Toutes les chansons que vous allez écouter ont été enregistrées en très peu de temps. Soit la quintessence d’un genre qui démarre grosso modo avec le premier album des Byrds en 1965, et qui décline au moment où les Eagles prennent goût à la FM, dix ans plus tard…
Une petite précision s’impose tout de même avant de continuer :
Nous allons faire ici honneur à une partie du rock qui n’est pas toujours appréciée par l’élite du genre.
En 1975, le journaliste Nick Kent, étendard vivant d’un rock qui prône l’état d’esprit avant la musique, qui considère que la chair et le son ne font qu’un et que, pour faire du rock, il faut le vivre dangereusement, débarque à Los Angeles pour voir de près cet endroit mythique qui, tel un aimant, attire depuis plus d’une décennie les Beatles, les Stones et autres Led Zep’ venus y trouver le wild time. Il en repart déçu (après avoir frôlé une overdose dans une baraque du Laurel Canyon…), trouvant le west-coast sound ennuyeux et mou comme de la musique d’ascenseur. De là va débuter une certaine détestation, de la part d’une presse rock élitiste, pour tout un pan du rock qui n’aurait pas le bon état d’esprit. Sous l’impulsion de Kent, c’est d’abord le glam rock qui sera célébré, puis ensuite le punk, lesquels seront sensés enterrer le « folk’n roll »…
L’idée première de l’article est d’insister sur le fait que l’esprit Roots, léché et Laid-back du folk-rock, ainsi que ses épanchements mélancoliques et intimistes, font entièrement partie de l’histoire du rock, au même titre que le reste.
Pas rock’n roll les mecs du Troubadour ? C’est une blague ?
Depuis les hauteurs de Laurel Canyon, quartier de L.A. où se rassemble la quasi-totalité de la scène folk et underground californienne (laissant à San Francisco le monopole du psychédélisme), certains des plus mémorables hauts faits de l’histoire du rock vont s’y dérouler. Emmenées par David Crosby, ce sont toutes les stars qui se retrouvent chez Mamma Cass Elliot pour se baigner nues avec leurs groupies, quasiment aussi célèbres que leurs idoles. C’est Gram Parsons qui invite Keith Richards à prendre du peyotl dans le désert au Joshua Tree. C’est Jim Morrison qui squatte une villa de la rue Rothdess Trail qui lui inspire LOVE STREET. Et si L.A. est devenue la Constantinople de tous les excès, c’est bien parce que nos inventeurs du folk rock y ont profondément semé les graines…
La première partie de notre rétrospective sera dominée par quatre bonhommes à l’étendard West-Coast : David Crosby, Stephen Stills, Graham Nash et Neil Young (et leurs émules).
Une seconde partie, complémentaire, se concentrera sur d’autres artistes emblématiques.
Le supergroupe CSN&Y (Crosby Stills Nash & Young) sera instantanément comparé aux Beatles en termes d’importance dans le monde du rock, mais n’enregistrera qu’un album studio en 1970 (1). Car hélas, les relations entre nos quatre bonhommes sont exécrables (pour des questions d’égo). L’équipe connaitra cependant un nombre incalculable d’itérations, chacun participant aux albums des autres, avec de multiples tentatives de reformation, principalement le temps d’un album et d’une tournée (2). Tels des frères ennemis, ils ne vont jamais vraiment réussir à se passer les uns des autres, tout en ne réussissant jamais à se supporter le temps d’un album à quatre…
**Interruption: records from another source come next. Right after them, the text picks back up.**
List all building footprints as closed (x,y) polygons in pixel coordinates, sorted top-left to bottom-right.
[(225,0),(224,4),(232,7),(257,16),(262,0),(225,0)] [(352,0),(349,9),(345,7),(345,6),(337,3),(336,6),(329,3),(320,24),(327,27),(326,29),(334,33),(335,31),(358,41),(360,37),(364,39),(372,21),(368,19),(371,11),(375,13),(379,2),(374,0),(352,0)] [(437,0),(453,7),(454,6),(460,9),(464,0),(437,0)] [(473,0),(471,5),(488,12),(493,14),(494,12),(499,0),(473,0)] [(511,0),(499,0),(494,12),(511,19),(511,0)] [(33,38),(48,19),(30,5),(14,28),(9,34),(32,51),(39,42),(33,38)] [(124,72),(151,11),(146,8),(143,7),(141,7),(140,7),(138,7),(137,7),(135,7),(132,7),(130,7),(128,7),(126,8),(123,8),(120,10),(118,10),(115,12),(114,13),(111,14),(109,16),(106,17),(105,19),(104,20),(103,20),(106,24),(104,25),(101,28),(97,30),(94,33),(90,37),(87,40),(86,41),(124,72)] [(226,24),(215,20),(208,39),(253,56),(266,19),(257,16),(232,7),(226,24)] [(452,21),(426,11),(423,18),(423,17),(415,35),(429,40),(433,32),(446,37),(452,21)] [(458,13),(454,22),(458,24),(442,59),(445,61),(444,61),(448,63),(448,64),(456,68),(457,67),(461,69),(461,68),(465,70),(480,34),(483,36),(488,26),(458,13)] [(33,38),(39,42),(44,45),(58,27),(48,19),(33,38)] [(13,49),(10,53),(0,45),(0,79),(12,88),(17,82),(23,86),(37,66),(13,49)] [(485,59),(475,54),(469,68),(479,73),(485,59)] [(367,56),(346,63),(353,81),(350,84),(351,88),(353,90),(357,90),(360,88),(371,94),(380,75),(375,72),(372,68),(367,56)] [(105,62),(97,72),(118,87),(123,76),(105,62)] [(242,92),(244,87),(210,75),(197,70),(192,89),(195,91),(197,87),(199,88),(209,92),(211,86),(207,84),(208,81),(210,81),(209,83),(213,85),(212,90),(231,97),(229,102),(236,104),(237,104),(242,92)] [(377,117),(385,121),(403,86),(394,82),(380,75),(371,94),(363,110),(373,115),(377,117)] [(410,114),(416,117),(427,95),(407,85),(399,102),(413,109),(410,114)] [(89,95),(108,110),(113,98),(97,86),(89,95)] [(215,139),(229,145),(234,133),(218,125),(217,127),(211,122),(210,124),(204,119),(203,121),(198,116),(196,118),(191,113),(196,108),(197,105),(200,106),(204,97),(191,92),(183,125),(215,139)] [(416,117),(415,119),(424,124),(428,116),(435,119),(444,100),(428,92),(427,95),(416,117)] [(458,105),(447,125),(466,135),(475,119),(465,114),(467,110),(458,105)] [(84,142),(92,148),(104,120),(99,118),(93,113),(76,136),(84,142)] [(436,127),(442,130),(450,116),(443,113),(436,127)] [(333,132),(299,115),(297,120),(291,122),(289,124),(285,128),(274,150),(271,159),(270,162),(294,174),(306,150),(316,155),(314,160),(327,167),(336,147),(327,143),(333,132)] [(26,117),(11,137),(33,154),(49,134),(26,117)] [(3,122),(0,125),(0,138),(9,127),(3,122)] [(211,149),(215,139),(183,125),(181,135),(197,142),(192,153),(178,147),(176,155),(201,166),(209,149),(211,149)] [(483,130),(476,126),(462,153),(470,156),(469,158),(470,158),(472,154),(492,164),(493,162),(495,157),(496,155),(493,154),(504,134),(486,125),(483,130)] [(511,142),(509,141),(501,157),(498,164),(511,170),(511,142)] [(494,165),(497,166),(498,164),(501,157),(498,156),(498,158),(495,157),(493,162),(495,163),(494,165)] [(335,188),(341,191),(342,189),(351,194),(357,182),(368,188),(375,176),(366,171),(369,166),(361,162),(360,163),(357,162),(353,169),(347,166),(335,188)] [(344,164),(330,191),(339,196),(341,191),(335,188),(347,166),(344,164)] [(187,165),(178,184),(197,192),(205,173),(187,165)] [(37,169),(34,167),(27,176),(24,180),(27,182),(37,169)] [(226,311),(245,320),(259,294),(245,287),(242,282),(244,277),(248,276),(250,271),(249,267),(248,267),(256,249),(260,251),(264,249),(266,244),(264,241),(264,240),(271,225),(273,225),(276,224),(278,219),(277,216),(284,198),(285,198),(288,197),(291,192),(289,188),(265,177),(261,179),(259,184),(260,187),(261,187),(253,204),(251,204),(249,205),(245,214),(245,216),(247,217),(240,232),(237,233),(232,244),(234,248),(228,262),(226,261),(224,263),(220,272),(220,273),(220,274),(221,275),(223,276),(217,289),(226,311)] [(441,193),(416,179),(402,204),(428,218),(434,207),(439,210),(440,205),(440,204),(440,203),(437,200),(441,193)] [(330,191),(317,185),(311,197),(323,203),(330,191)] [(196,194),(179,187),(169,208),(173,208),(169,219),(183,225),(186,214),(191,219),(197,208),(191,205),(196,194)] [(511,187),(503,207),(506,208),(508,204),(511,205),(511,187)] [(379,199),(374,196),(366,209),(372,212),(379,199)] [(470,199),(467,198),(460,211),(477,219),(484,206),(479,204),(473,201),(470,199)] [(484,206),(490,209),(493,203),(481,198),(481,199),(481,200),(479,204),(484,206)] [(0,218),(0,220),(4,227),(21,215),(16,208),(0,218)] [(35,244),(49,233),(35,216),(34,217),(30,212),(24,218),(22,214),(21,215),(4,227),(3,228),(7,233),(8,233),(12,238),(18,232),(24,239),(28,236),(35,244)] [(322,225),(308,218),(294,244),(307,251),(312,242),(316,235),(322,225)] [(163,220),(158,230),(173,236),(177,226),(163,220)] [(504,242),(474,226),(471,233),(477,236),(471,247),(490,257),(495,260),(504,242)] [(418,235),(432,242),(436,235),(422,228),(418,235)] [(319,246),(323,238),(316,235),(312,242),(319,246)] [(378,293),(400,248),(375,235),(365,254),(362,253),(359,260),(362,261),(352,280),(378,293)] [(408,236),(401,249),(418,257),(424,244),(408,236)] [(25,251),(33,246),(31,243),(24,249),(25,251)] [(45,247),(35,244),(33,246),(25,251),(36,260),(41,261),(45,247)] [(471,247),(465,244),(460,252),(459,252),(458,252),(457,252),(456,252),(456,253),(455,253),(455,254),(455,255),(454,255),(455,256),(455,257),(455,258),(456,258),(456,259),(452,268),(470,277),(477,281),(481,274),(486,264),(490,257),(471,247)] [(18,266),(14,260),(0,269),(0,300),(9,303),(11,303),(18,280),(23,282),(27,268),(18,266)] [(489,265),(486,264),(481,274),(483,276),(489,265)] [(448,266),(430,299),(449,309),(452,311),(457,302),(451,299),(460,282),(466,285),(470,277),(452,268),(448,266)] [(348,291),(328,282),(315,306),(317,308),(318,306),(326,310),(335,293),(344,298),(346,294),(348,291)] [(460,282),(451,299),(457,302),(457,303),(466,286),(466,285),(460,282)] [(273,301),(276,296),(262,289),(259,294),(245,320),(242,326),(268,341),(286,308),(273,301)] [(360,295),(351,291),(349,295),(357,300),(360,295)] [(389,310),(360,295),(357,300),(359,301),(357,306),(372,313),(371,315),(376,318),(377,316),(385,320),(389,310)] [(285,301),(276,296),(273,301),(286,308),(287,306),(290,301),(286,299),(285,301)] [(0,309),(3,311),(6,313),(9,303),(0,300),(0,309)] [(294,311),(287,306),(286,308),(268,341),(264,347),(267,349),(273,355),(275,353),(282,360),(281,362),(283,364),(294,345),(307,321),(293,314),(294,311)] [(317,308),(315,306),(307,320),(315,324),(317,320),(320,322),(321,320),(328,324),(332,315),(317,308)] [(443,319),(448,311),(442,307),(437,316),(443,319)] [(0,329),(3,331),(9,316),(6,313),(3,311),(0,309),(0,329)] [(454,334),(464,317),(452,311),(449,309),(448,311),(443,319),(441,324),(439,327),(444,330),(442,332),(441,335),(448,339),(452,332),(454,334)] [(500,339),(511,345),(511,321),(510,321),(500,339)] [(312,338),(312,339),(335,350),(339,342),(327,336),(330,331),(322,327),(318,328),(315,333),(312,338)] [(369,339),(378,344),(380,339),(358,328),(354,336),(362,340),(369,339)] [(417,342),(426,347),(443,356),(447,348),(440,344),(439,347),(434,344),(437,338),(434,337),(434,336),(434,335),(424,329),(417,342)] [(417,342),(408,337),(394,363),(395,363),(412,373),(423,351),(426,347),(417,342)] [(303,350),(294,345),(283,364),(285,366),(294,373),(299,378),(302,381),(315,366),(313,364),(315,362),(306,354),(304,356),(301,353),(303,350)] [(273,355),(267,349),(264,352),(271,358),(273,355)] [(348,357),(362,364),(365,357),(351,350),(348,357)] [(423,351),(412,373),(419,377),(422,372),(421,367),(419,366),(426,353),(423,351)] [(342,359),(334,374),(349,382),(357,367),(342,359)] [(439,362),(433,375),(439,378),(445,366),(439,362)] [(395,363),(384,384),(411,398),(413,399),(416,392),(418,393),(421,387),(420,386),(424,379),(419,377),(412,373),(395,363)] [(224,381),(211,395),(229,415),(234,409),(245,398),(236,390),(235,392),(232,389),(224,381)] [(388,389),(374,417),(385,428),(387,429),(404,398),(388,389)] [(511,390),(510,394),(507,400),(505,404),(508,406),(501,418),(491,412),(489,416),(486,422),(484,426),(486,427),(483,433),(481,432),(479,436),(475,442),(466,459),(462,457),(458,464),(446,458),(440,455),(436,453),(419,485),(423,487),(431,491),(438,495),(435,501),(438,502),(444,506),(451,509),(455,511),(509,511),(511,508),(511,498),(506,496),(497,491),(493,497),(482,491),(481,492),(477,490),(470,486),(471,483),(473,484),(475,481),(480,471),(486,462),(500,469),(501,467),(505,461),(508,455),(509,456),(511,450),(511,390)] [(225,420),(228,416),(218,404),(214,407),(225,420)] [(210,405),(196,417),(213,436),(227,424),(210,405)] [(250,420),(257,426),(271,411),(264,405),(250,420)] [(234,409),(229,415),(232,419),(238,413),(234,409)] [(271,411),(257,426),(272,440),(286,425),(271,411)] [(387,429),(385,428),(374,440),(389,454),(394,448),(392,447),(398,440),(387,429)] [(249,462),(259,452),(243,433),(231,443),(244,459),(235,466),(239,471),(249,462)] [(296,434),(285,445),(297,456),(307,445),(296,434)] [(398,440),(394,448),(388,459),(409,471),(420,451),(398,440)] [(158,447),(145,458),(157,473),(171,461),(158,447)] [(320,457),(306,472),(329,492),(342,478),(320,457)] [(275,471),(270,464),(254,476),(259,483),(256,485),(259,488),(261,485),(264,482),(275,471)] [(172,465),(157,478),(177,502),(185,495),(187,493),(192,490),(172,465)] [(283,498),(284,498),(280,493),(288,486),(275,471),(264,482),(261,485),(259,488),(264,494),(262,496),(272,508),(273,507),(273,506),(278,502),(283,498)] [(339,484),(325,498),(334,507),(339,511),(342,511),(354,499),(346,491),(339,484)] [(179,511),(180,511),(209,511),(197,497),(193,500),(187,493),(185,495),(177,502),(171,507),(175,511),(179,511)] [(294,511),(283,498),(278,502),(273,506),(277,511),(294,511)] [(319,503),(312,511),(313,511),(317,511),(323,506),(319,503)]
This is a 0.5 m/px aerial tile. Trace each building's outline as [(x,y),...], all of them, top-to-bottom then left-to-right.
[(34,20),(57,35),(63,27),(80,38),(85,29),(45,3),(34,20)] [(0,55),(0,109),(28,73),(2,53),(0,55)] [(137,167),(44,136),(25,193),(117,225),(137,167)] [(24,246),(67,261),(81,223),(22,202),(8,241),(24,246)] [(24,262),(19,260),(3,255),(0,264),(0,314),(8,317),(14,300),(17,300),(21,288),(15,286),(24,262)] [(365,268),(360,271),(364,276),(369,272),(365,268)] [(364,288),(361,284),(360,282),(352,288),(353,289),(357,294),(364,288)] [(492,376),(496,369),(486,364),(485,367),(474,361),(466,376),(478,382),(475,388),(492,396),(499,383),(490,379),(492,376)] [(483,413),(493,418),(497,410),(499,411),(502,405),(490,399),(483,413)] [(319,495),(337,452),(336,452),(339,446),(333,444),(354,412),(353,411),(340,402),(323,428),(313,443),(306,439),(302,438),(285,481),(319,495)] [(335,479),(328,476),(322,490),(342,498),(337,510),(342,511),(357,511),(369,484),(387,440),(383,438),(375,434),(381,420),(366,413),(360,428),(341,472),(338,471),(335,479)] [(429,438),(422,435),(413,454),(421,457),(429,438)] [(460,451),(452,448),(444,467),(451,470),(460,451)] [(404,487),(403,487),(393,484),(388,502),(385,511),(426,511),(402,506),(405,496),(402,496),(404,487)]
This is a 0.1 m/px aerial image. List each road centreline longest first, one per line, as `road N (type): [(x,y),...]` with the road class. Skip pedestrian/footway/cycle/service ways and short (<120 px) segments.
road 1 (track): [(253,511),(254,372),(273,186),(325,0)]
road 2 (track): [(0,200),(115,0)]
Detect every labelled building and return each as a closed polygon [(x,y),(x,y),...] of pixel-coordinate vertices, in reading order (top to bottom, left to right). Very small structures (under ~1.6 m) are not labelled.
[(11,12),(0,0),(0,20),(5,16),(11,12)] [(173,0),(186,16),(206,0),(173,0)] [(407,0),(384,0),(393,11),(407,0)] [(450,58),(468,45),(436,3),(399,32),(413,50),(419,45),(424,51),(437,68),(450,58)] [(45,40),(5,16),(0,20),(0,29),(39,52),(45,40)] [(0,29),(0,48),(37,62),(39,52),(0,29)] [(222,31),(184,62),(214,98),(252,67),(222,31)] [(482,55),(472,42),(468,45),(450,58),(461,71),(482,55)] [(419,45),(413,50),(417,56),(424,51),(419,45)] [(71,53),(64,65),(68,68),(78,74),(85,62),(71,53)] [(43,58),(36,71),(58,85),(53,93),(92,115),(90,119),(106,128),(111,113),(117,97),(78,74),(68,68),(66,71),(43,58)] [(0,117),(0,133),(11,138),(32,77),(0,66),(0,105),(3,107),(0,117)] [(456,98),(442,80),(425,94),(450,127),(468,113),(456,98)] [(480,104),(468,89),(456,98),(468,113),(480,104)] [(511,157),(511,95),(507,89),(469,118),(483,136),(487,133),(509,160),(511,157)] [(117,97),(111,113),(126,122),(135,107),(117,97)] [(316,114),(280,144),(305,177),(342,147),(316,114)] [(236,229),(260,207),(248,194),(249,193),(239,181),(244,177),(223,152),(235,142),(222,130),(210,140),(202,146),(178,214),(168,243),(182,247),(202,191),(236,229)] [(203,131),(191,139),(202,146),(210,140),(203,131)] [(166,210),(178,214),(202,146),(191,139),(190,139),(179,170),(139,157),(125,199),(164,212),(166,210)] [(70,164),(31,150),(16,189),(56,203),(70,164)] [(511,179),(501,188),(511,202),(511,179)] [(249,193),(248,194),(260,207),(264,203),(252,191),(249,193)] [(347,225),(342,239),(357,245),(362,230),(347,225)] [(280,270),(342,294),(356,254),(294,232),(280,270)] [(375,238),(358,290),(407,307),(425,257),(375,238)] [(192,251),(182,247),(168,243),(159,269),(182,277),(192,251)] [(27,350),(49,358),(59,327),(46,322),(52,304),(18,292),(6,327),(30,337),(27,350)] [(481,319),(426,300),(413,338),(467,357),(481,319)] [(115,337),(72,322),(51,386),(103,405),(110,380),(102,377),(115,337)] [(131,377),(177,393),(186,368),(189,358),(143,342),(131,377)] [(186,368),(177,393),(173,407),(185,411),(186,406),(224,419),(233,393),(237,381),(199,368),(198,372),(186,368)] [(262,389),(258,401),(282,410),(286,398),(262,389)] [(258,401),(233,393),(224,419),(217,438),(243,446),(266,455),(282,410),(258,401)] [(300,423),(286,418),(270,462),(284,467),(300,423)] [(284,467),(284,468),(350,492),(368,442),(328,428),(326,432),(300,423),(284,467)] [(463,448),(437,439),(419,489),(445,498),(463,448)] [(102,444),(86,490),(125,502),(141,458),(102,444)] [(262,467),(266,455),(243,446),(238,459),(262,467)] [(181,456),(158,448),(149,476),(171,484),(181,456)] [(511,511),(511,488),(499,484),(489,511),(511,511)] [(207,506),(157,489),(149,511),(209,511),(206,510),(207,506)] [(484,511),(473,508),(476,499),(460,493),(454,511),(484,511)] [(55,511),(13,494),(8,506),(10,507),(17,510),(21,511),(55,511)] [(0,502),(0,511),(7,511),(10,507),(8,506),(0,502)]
Pendant plus d’une décennie, Crosby, Stills, Nash et Young vont illuminer le paysage folk-rock de l’Amérique et contribuer à forger le son que la liste ci-dessous se propose d’illustrer.
Attention : Cet article n’est pas un TOP 10. Il s’inspire de la formule, mais il s’agit avant tout d’explorer l’histoire du folk-rock américain.
Allez hop ! c’est parti :
Préambule : Crosby, Stills, Nash & Young : CARRY ON (LIVE) (1971)
Il y a des fois des mecs qui vous promettent du roots, et qui commencent par balancer du rock. Mais comme je ne suis pas comme ça, c’est exactement ce que je vais faire… En commençant par de la guitare électrique qui envoie du bois parce qu’au moins deux de nos gars (Stills et Young) sont de sacrés bucherons.
L’idée est de montrer, d’emblée, que l’AMERICANA roots n’est pas qu’une affaire de musiciens mous du genou.
La grande spécialité de Stephen Stills et Neil Young, lorsqu’ils étaient ensemble, était le duel de guitare.
CARRY ON version live, mise en boite dans l’album 4 WAY STREET (un recueil de concerts), est une longue montée en puissance de 15 mn. Le morceau culmine sur le fameux duel entre Stills et Young. Les deux frères ennemis commencent par se défier, jouent chacun leur tour puis tout d’un coup fusionnent, ne font plus qu’un et décollent ensemble pour un autre monde.
L’un des grands duels de guitare de l’histoire du rock, et 4 WAY STREET, disque de chevet de moult guitaristes en herbe. Culte.
Si vous avez ¼ d’heure, vous pouvez écouter ce morceau de bravoure ici.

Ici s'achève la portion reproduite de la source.